Nearest-Neighbour Classification in One Dimension

The solution was almost disappointingly simple: identify users by weight. Household members typically have non-overlapping weight ranges, so a measurement of 75kg obviously belongs to a different person than one of 55kg. No elaborate biometric scheme required.

def detect_profile(weight_kg: float, profiles: list[dict]) -> dict | None:
    """Find profile where weight falls within min/max range."""
    for profile in profiles:
        min_w = profile.get("min_weight_kg")
        max_w = profile.get("max_weight_kg")
        if min_w is not None and max_w is not None and min_w <= weight_kg <= max_w:
            return profile
    return None

Each profile stores a weight range (min/max) plus the body composition parameters (height, age, gender). When a measurement arrives, the ETL matches it to the appropriate profile and calculates body composition accordingly. The system breaks down if two household members converge to the same weight, but at that point you have bigger problems than software architecture.

Profile Management

The dashboard includes an HTMX-powered modal for managing profiles. Add, edit, or delete without page reloads. When you update a profile’s height, age, or gender, all existing measurements for that profile get recalculated with the new values:

@app.route("/api/profiles/<int:profile_id>", methods=["PUT"])
def update_profile(profile_id: int):
    """Update an existing profile."""
    # ... validation and save ...
    db.recalculate_profile_measurements(profile_id)
    return jsonify({"id": profile_id})

Retroactive recalculation. Correct your age and your entire body fat history shifts accordingly, which is either reassuring or unsettling depending on temperament.

Deployment

Getting it onto a Raspberry Pi is a single command:

PI_USER=pi ./deploy.sh raspberrypi.local

This rsyncs the code, installs dependencies via uv, and sets up two systemd services:

scalibur-scanner.service - The BLE scanner daemon (needs CAP_NET_RAW for raw socket access)
scalibur-dashboard.service - The Flask dashboard on port 5000

SQLite with WAL mode handles concurrent access between the scanner writing packets and the dashboard reading measurements. The dashboard runs database migrations on startup, so existing installations upgrade themselves when new schema changes arrive (like the addition of the profiles table). Hopefully inside the bus rather than under it, but I won’t make the perfect the enemy of the good.

What I Learned

Low-level BLE is tricky but gratifying. Most BLE tutorials concern themselves with GATT services and characteristics. Advertisement-based protocols are less commonly documented, but simpler once you grasp HCI packets. The documentation is sparse enough that you feel like an archaeologist.

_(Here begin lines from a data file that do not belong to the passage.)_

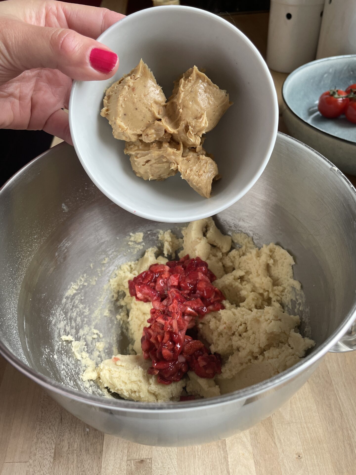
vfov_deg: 67.3
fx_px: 357
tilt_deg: -46.0
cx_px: 178
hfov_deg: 53.1
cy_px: 238
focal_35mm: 26
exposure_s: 1/121
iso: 100
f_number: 1.6
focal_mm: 4.2
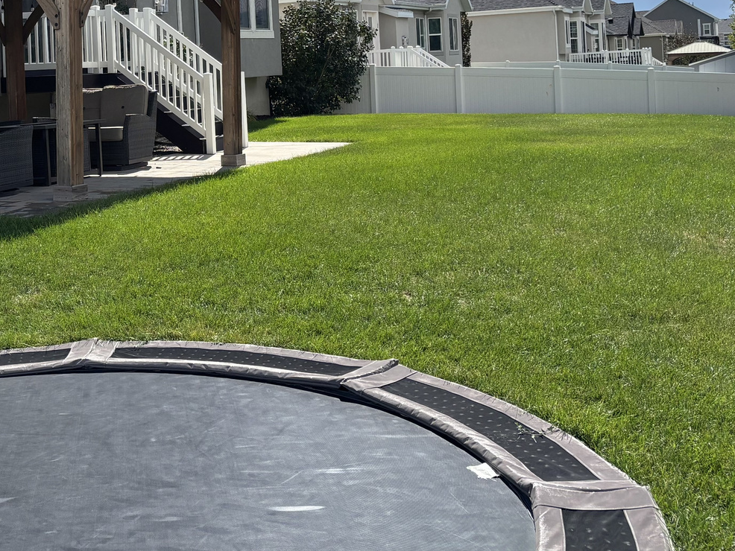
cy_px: 87
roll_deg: +3.4
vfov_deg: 26.4
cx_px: 156
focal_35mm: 54
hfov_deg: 34.5
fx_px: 1147
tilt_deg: +0.5
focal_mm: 5.96
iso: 50
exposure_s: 1/4425
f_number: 1.6
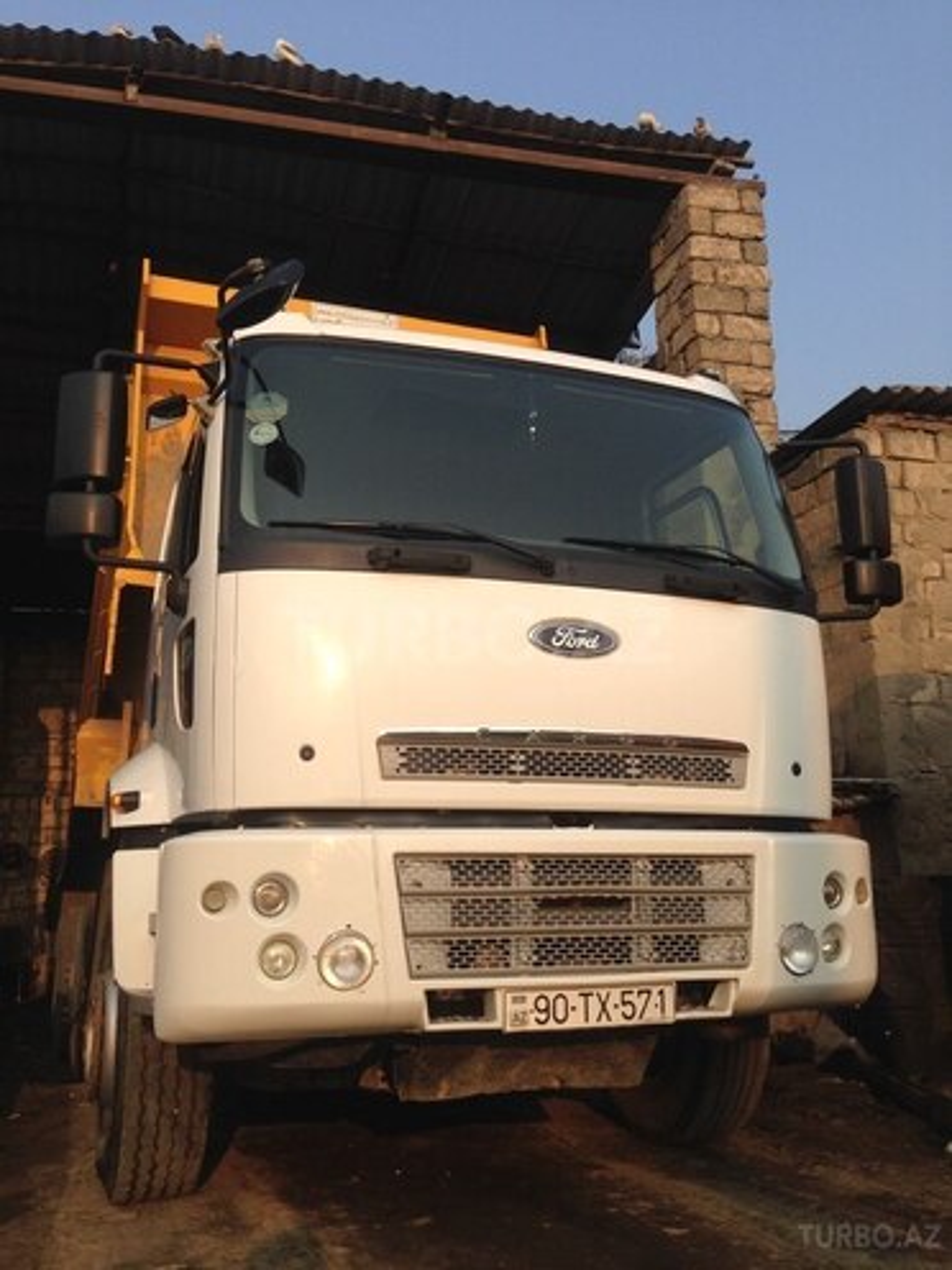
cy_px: 635
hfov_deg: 42.9
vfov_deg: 55.4
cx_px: 476
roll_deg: +1.2
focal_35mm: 33
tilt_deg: +14.0
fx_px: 1210
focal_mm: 4.12
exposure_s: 1/919
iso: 50
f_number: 2.4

Iterative debugging with real hardware is slow. I spent a lot of time stepping on and off the scale, waiting for packets, scrutinising hex dumps. A proper test suite with captured packets would have saved hours. I did not build one until far too late, because I am a human being and not a pedagogical example.

Owning your data is worth the bother. The scale’s original app functions well enough. But now I have a SQLite database I can query however I please — export to CSV, build custom visualisations, integrate with other systems. The entire pipeline from bare feet to bar chart lives under my roof.

Weight-based identification is surprisingly robust. My first instinct for multi-user support was to use the scale’s built-in user ID field. That proved unreliable. The simpler approach — identifying people by their weight range — works better in practice and requires no coordination with the scale’s internal state. Sometimes the unsophisticated solution is the correct one, which is a lesson I keep having to relearn.

The code is on GitHub if you want to try it with your own TY5108 scale or adapt it for similar hardware. The packet parsing logic may work for other cheap BLE scales with minor adjustments — the protocol appears fairly common among generic Chinese body composition scales, which is either a de facto standard or a shared ancestor. Hard to tell.